Every record here needs to be duplicated exactly.

(Saved data entries)
=-=-=-=-=
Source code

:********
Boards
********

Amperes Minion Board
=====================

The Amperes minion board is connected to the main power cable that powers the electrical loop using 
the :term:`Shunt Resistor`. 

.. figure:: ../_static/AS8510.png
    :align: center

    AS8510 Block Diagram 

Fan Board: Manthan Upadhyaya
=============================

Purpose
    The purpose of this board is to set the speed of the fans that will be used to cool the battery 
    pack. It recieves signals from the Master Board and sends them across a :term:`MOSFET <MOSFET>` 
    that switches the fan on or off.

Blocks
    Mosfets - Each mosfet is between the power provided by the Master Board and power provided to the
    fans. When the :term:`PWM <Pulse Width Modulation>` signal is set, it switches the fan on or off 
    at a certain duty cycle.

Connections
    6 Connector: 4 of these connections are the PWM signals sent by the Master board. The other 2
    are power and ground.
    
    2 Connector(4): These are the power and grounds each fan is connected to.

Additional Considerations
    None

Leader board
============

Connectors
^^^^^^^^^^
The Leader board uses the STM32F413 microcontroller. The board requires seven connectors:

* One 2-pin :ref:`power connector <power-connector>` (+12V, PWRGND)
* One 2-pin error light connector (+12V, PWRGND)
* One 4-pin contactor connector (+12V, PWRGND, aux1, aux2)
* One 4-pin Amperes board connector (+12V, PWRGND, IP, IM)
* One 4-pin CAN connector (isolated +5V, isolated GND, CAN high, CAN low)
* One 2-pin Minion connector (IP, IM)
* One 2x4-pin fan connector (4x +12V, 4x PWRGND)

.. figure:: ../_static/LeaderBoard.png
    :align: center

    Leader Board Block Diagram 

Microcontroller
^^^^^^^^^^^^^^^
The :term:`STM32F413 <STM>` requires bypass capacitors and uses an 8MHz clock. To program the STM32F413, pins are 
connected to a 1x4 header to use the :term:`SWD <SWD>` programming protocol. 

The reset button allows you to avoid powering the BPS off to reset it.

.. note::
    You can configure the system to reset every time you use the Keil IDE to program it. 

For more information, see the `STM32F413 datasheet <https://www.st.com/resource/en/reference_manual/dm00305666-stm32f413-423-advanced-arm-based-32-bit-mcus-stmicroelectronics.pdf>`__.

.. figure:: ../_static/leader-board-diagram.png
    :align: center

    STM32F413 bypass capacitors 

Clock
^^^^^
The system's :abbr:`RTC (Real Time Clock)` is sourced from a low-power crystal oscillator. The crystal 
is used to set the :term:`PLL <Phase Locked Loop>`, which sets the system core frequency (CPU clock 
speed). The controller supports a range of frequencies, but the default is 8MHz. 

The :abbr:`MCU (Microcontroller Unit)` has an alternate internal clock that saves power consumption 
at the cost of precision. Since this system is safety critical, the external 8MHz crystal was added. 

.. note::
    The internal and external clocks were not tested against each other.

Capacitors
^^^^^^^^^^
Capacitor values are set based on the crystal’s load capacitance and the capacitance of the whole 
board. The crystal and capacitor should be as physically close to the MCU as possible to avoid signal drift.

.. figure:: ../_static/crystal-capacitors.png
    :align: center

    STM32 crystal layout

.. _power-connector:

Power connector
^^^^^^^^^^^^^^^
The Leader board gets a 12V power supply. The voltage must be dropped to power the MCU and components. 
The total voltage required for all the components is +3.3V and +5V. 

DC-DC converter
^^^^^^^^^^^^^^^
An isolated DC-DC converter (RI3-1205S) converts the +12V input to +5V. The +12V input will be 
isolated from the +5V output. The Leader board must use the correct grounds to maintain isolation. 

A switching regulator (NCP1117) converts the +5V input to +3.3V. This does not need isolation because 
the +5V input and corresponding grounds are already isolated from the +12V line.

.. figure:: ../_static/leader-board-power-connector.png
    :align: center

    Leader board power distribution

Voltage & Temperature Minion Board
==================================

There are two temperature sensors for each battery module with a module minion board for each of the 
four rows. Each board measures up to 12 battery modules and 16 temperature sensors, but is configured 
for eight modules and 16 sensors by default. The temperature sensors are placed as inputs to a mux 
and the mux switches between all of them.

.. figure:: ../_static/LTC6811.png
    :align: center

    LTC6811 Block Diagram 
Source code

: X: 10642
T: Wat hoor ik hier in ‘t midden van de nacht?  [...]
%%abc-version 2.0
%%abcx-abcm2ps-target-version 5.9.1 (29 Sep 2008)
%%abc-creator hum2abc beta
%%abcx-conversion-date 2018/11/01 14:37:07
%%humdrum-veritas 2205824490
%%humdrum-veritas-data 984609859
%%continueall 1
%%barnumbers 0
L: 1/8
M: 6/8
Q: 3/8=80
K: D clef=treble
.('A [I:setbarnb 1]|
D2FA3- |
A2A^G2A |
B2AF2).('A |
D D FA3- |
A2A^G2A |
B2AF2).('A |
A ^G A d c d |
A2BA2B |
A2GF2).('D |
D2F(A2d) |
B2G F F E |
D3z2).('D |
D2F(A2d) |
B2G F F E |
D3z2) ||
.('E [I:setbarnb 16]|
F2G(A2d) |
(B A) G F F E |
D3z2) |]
=-=-=-=-=
__Written answer__:
Source code

:********
Boards
********

Amperes Minion Board
=====================

The Amperes minion board is connected to the main power cable that powers the electrical loop using 
the :term:`Shunt Resistor`. 

.. figure:: ../_static/AS8510.png
    :align: center

    AS8510 Block Diagram 

Fan Board: Manthan Upadhyaya
=============================

Purpose
    The purpose of this board is to set the speed of the fans that will be used to cool the battery 
    pack. It recieves signals from the Master Board and sends them across a :term:`MOSFET <MOSFET>` 
    that switches the fan on or off.

Blocks
    Mosfets - Each mosfet is between the power provided by the Master Board and power provided to the
    fans. When the :term:`PWM <Pulse Width Modulation>` signal is set, it switches the fan on or off 
    at a certain duty cycle.

Connections
    6 Connector: 4 of these connections are the PWM signals sent by the Master board. The other 2
    are power and ground.
    
    2 Connector(4): These are the power and grounds each fan is connected to.

Additional Considerations
    None

Leader board
============

Connectors
^^^^^^^^^^
The Leader board uses the STM32F413 microcontroller. The board requires seven connectors:

* One 2-pin :ref:`power connector <power-connector>` (+12V, PWRGND)
* One 2-pin error light connector (+12V, PWRGND)
* One 4-pin contactor connector (+12V, PWRGND, aux1, aux2)
* One 4-pin Amperes board connector (+12V, PWRGND, IP, IM)
* One 4-pin CAN connector (isolated +5V, isolated GND, CAN high, CAN low)
* One 2-pin Minion connector (IP, IM)
* One 2x4-pin fan connector (4x +12V, 4x PWRGND)

.. figure:: ../_static/LeaderBoard.png
    :align: center

    Leader Board Block Diagram 

Microcontroller
^^^^^^^^^^^^^^^
The :term:`STM32F413 <STM>` requires bypass capacitors and uses an 8MHz clock. To program the STM32F413, pins are 
connected to a 1x4 header to use the :term:`SWD <SWD>` programming protocol. 

The reset button allows you to avoid powering the BPS off to reset it.

.. note::
    You can configure the system to reset every time you use the Keil IDE to program it. 

For more information, see the `STM32F413 datasheet <https://www.st.com/resource/en/reference_manual/dm00305666-stm32f413-423-advanced-arm-based-32-bit-mcus-stmicroelectronics.pdf>`__.

.. figure:: ../_static/leader-board-diagram.png
    :align: center

    STM32F413 bypass capacitors 

Clock
^^^^^
The system's :abbr:`RTC (Real Time Clock)` is sourced from a low-power crystal oscillator. The crystal 
is used to set the :term:`PLL <Phase Locked Loop>`, which sets the system core frequency (CPU clock 
speed). The controller supports a range of frequencies, but the default is 8MHz. 

The :abbr:`MCU (Microcontroller Unit)` has an alternate internal clock that saves power consumption 
at the cost of precision. Since this system is safety critical, the external 8MHz crystal was added. 

.. note::
    The internal and external clocks were not tested against each other.

Capacitors
^^^^^^^^^^
Capacitor values are set based on the crystal’s load capacitance and the capacitance of the whole 
board. The crystal and capacitor should be as physically close to the MCU as possible to avoid signal drift.

.. figure:: ../_static/crystal-capacitors.png
    :align: center

    STM32 crystal layout

.. _power-connector:

Power connector
^^^^^^^^^^^^^^^
The Leader board gets a 12V power supply. The voltage must be dropped to power the MCU and components. 
The total voltage required for all the components is +3.3V and +5V. 

DC-DC converter
^^^^^^^^^^^^^^^
An isolated DC-DC converter (RI3-1205S) converts the +12V input to +5V. The +12V input will be 
isolated from the +5V output. The Leader board must use the correct grounds to maintain isolation. 

A switching regulator (NCP1117) converts the +5V input to +3.3V. This does not need isolation because 
the +5V input and corresponding grounds are already isolated from the +12V line.

.. figure:: ../_static/leader-board-power-connector.png
    :align: center

    Leader board power distribution

Voltage & Temperature Minion Board
==================================

There are two temperature sensors for each battery module with a module minion board for each of the 
four rows. Each board measures up to 12 battery modules and 16 temperature sensors, but is configured 
for eight modules and 16 sensors by default. The temperature sensors are placed as inputs to a mux 
and the mux switches between all of them.

.. figure:: ../_static/LTC6811.png
    :align: center

    LTC6811 Block Diagram 
Source code

: X: 10642
T: Wat hoor ik hier in ‘t midden van de nacht?  [...]
%%abc-version 2.0
%%abcx-abcm2ps-target-version 5.9.1 (29 Sep 2008)
%%abc-creator hum2abc beta
%%abcx-conversion-date 2018/11/01 14:37:07
%%humdrum-veritas 2205824490
%%humdrum-veritas-data 984609859
%%continueall 1
%%barnumbers 0
L: 1/8
M: 6/8
Q: 3/8=80
K: D clef=treble
.('A [I:setbarnb 1]|
D2FA3- |
A2A^G2A |
B2AF2).('A |
D D FA3- |
A2A^G2A |
B2AF2).('A |
A ^G A d c d |
A2BA2B |
A2GF2).('D |
D2F(A2d) |
B2G F F E |
D3z2).('D |
D2F(A2d) |
B2G F F E |
D3z2) ||
.('E [I:setbarnb 16]|
F2G(A2d) |
(B A) G F F E |
D3z2) |]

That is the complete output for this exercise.